Morgan Stanley | The steel companies have historically done badly in recessions. Currently, with the risks of recession on the rise, margins at spot price continue to weaken and we have seen an important derating. It is likely that delays in prices support Q2 profits, but we see a significant slowdown from the next quarter. We still prefer carbon steel to stainless steel.
ArcelorMittal (OW): we expect the company to generate EBITDA of $5.1 bn, slightly below consensus estimates. It will be driven by good margins in Brazil and Europe, offsetting the production disruptions at the division ACIS. We estimate it will generate FCF of $1.4 bn and, therefore, maintain its current programmes for shareholder distribution, as well as announce a $1bn buyback. Looking ahead to the results’ conference, we are focusing on the commentaries regarding the dynamic of prices/costs in Q3, as well as expectations for the release of working capital during the rest of the year. Also on the update with respect to cash requirements ($8.4 bn: 4.5 bn in CAPEX, 2.2 bn in interests, 3 bn in taxes and 0.7 bn in other financial expenses).
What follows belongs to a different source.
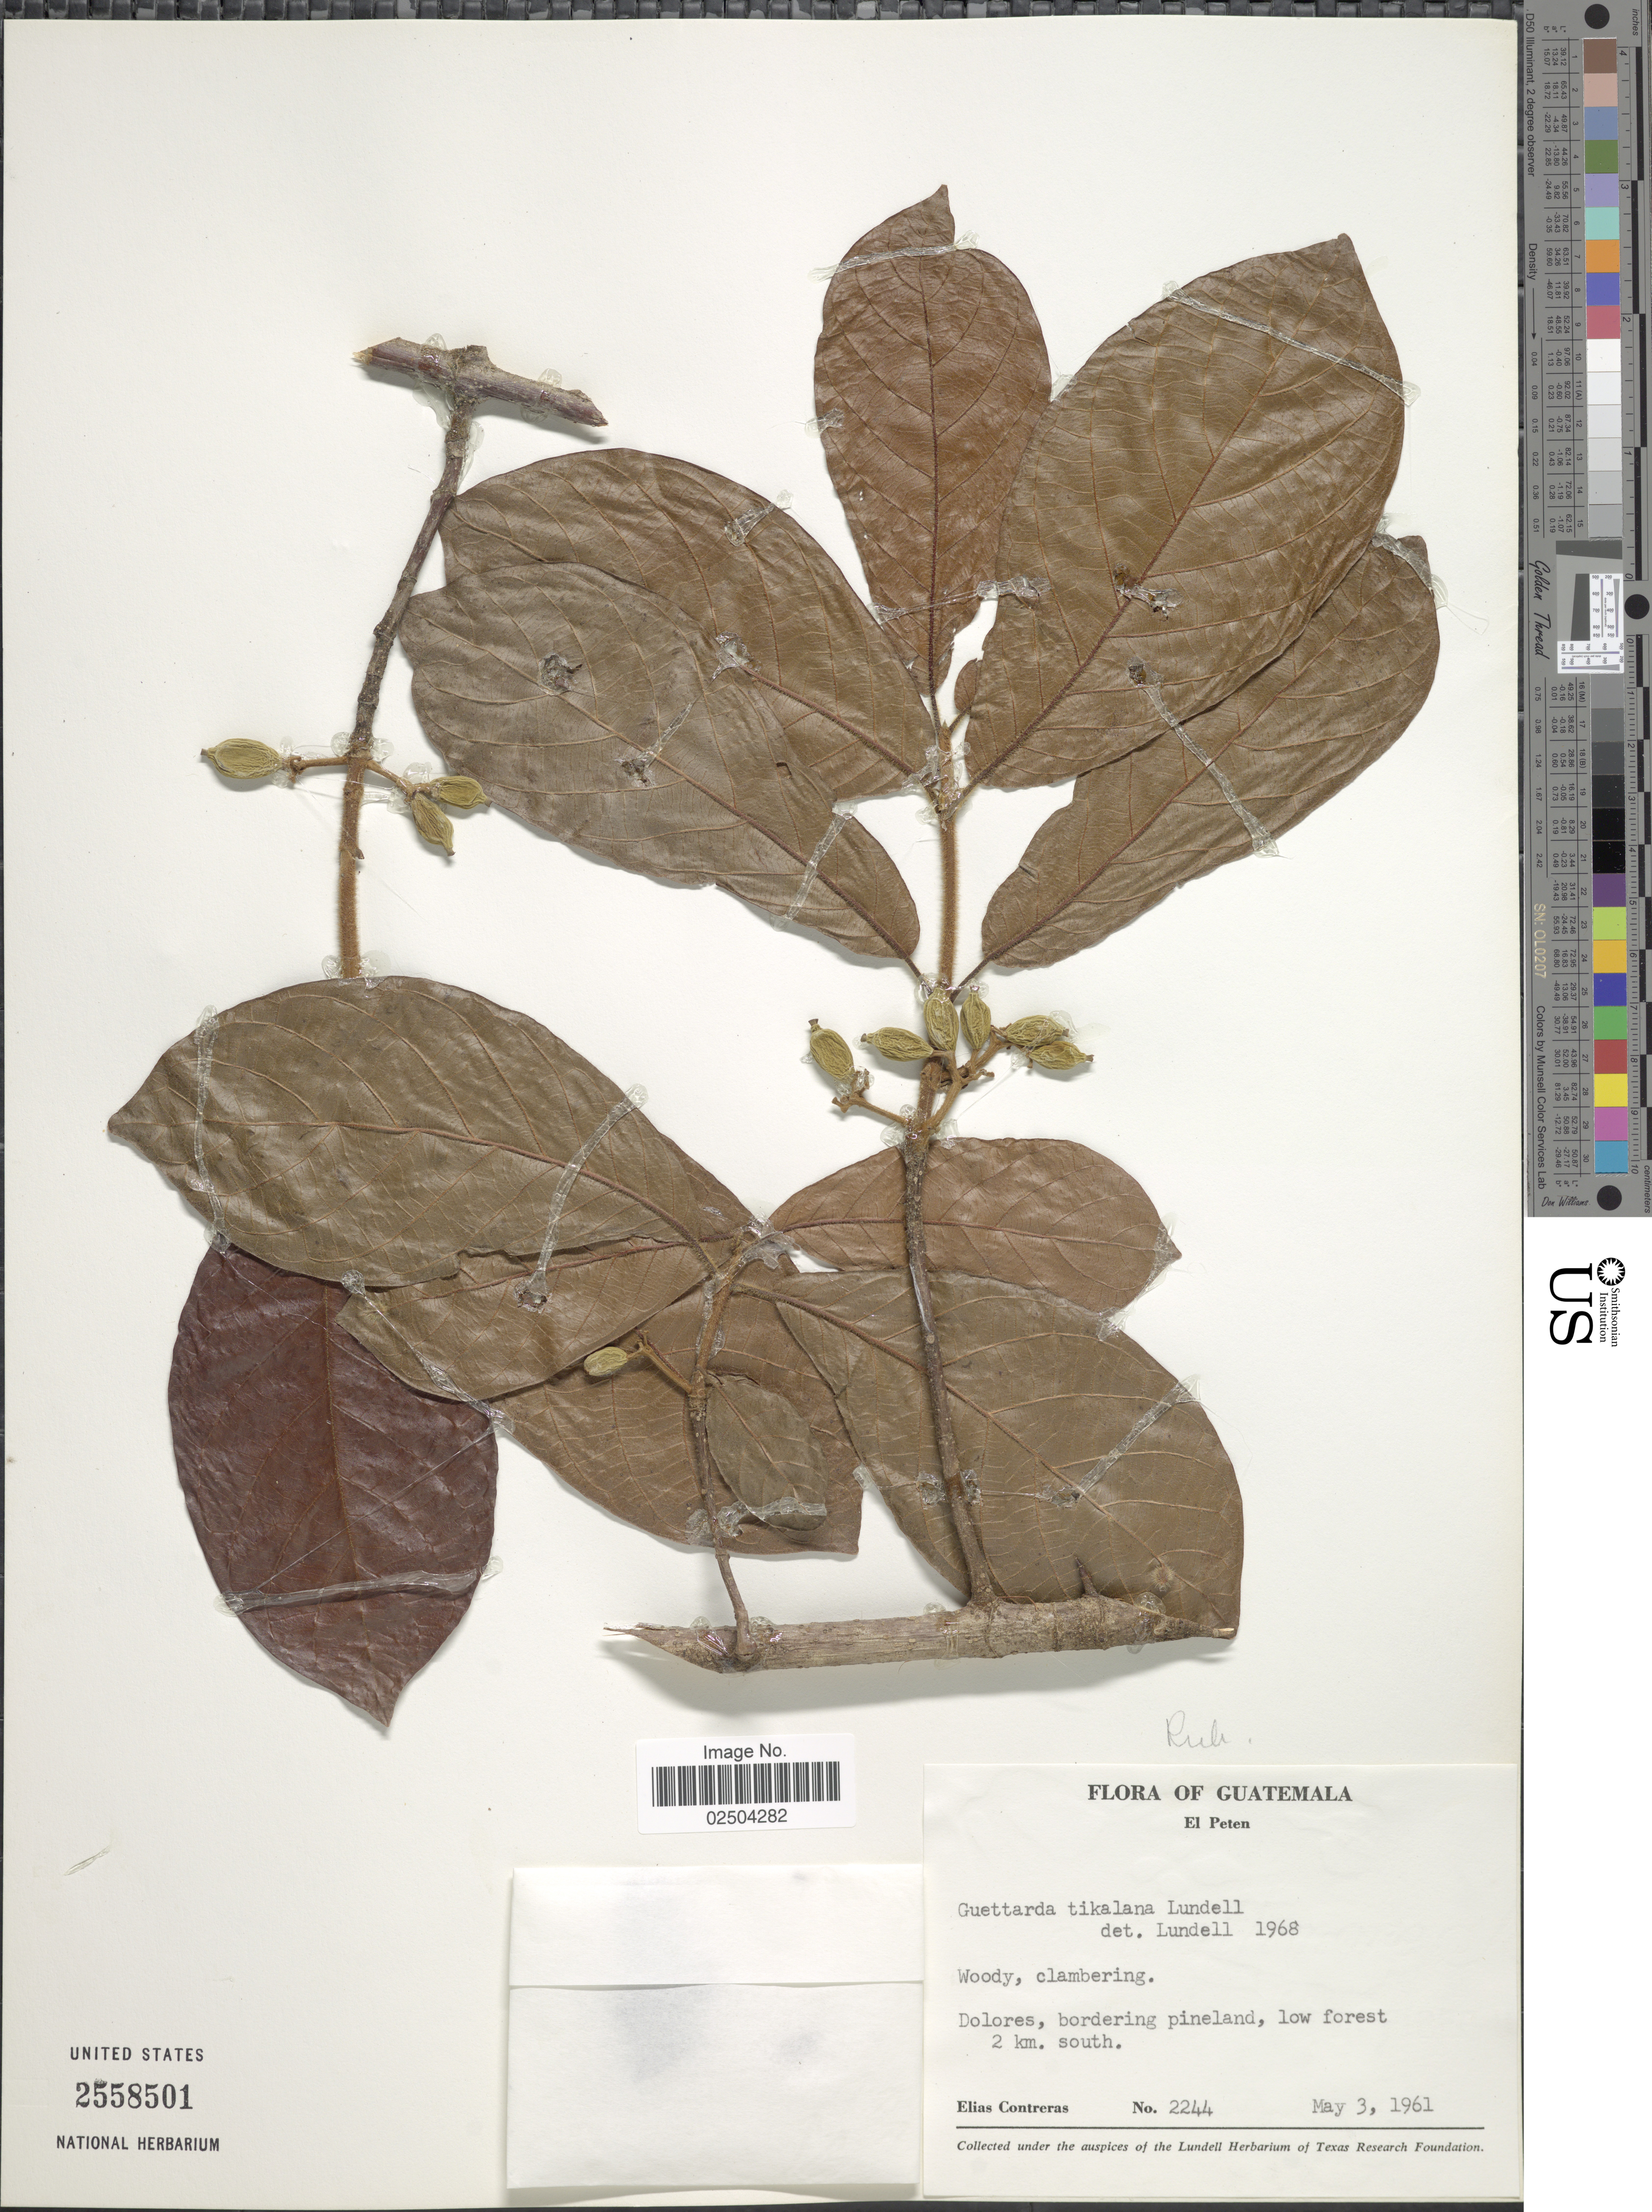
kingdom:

Acerinox (EW): We expect a hike in profits with an EBITDA of €464 mn, a rise of 10% Q-on-Q (vs €442 mn consensus). This increase is driven by the improvement in the power of prices and the revaluation of the inventory. With regard to Net Debt, we estimate a reduction to €617 mn (vs €705 mn in Q1), thanks to the rise in profits. Ahead of the results’ conference, we expect the management team to: (1) update its expectations for EBITDA Q3’22 ((€348 mn MSe; €290 mn consensus); (2) comment on the development in energy costs and the impact of gas prices; (3) comment on the consolidation negotiations; (4) comment on its expectations with respect to shareholder distribution; and (5) comment on its outlook for demand in the different industries.